§ Record extracts:
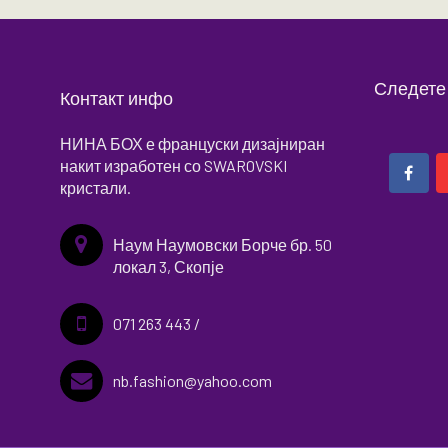
Следете
Контакт инфо
НИНА БОХ е француски дизајниран
накит изработен со SWAROVSKI
кристали.
Наум Наумовски Борче бр. 50
локал 3, Скопје
071 263 443 /
nb.fashion@yahoo.com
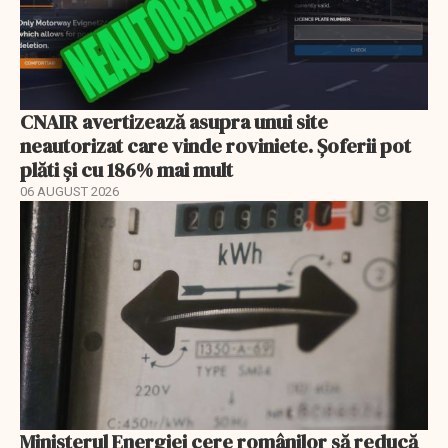
CNAIR avertizează asupra unui site
neautorizat care vinde roviniete. Șoferii pot
plăti și cu 186% mai mult
06 AUGUST 2026
Ministerul Energiei cere românilor să reducă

§ Activity:
Reproduce the text of each entry above word for word, leaving the pictures out of your answer.

§ Written reply:
Следете
Контакт инфо
НИНА БОХ е француски дизајниран
накит изработен со SWAROVSKI
кристали.
Наум Наумовски Борче бр. 50
локал 3, Скопје
071 263 443 /
nb.fashion@yahoo.com
CNAIR avertizează asupra unui site
neautorizat care vinde roviniete. Șoferii pot
plăti și cu 186% mai mult
06 AUGUST 2026
Ministerul Energiei cere românilor să reducă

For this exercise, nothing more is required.